*** Opening of Document passage ***

Purpose of Assignment

The purpose of this assignment is to allow the student an opportunity to calculate the rate of return of equity and debt instruments. It allows the student to understand the effects of dividends; capital gains; inflation rates; and how the nominal rate of return affects valuation and pricing. The assignment also allows the student to apply concepts related to CAPM, WACC, and Flotation Costs to understand the influence of debt and equity on the company's capital structure.

Assignment Steps

Resources: Corporate Finance

Calculate the following problems and provide an overall summary of how companies make financial decisions in no more than 700 words, based on your answers:

  1. Stock Valuation: A stock has an initial price of $100 per share, paid a dividend of $2.00 per share during the year, and had an ending share price of $125. Compute the percentage total return, capital gains yield, and dividend yield.

*** Close of Document passage ***

- Tasks for this exercise:
1. Change "Corporate Finance" to "Financial Management" in the finance assignment text and give the passage from "Assignment Steps" to "and dividend yield.".
2. Write what comes next in the finance assignment text, starting after its last sentence.

*** Opening of Data extracts ***

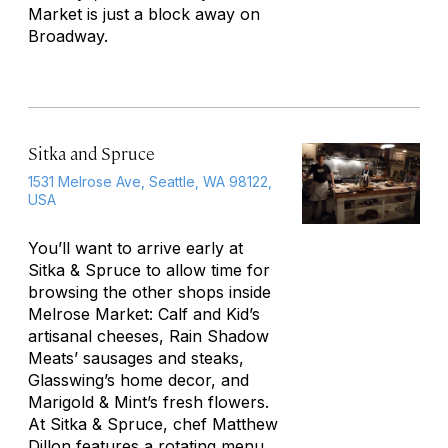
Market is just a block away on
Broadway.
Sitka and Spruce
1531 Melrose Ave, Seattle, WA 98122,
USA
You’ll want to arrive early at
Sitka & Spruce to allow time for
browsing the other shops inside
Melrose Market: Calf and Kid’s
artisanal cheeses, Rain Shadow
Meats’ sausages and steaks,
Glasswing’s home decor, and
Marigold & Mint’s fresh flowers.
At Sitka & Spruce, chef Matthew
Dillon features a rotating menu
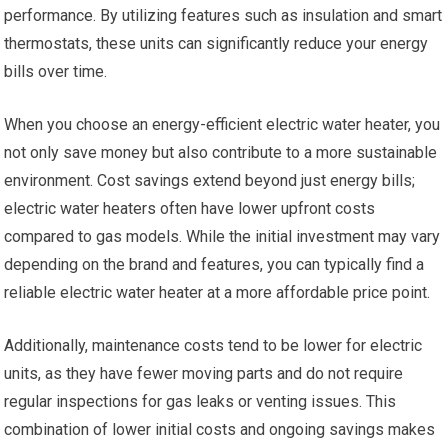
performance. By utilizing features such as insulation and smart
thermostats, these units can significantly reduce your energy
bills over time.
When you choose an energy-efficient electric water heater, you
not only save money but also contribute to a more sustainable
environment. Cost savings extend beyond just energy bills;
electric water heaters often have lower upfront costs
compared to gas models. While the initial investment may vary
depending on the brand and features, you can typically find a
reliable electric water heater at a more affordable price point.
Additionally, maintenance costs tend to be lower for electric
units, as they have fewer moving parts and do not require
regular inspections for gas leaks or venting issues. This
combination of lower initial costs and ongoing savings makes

*** Close of Data extracts ***
*** Opening of Data extracts ***

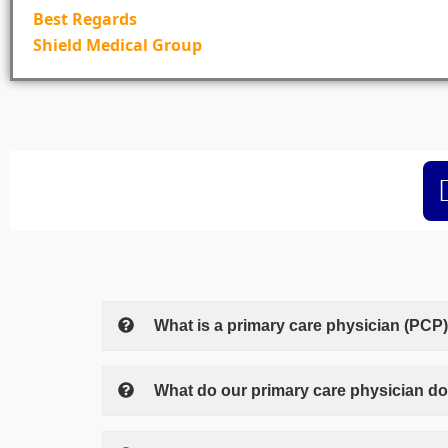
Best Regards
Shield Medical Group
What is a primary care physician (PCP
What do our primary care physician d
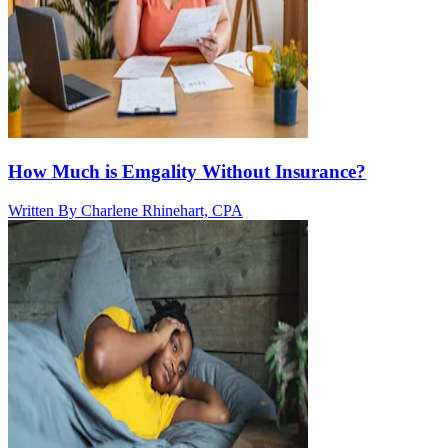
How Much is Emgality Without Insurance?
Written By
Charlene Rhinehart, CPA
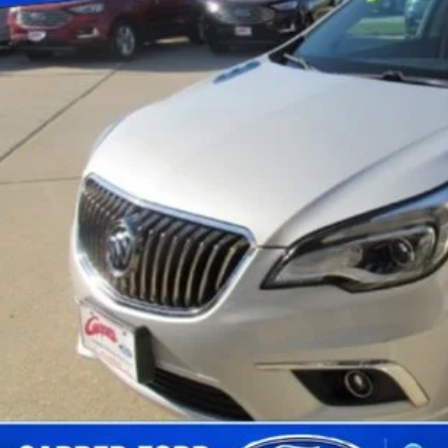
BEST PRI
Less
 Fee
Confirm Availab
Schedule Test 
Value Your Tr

*** Close of Data extracts ***
*** Opening of Data extracts ***

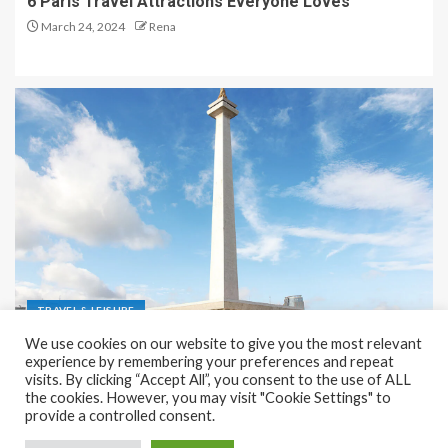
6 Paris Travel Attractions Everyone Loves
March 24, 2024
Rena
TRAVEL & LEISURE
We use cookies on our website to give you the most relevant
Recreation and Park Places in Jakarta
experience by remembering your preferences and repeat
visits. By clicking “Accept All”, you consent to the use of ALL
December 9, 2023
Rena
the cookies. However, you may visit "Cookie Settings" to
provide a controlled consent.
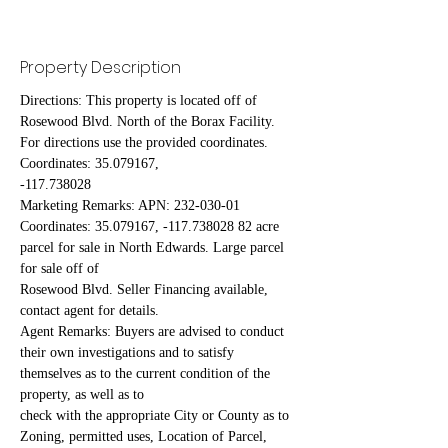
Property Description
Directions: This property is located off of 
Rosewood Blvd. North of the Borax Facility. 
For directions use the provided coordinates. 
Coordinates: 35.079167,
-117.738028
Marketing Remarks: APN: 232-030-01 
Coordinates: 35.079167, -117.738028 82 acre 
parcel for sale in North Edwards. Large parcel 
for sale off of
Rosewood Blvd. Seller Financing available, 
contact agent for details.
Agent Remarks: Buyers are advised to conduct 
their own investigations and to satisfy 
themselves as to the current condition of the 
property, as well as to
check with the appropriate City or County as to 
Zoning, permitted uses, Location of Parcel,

*** Close of Data extracts ***

- Answers to the tasks:
1.
Assignment Steps

Resources: Financial Management

Calculate the following problems and provide an overall summary of how companies make financial decisions in no more than 700 words, based on your answers:

  1. Stock Valuation: A stock has an initial price of $100 per share, paid a dividend of $2.00 per share during the year, and had an ending share price of $125. Compute the percentage total return, capital gains yield, and dividend yield.

2.
  2. Total Return: You bought a share of 4% preferred stock for $100 last year. The market price for your stock is now $120. What was your total return for last year?
  3. CAPM: A stock has a beta of 1.20, the expected market rate of return is 12%, and a risk-free rate of 5 percent. What is the expected rate of return of the stock?
  4. WACC: The Corporation has a targeted capital structure of 80% common stock and 20% debt. The cost of equity is 12% and the cost of debt is 7%. The tax rate is 30%. What is the company's weighted average cost of capital (WACC)?
  5. Flotation Costs: Medina Corp. has a debt-equity ratio of .75. The company is considering a new plant that will cost $125 million to build. When the company issues new equity, it incurs a flotation cost of 10%. The flotation cost on new debt is 4%. What is the initial cost of the plant if the company raises all equity externally?

Submit your summary and all calcluations.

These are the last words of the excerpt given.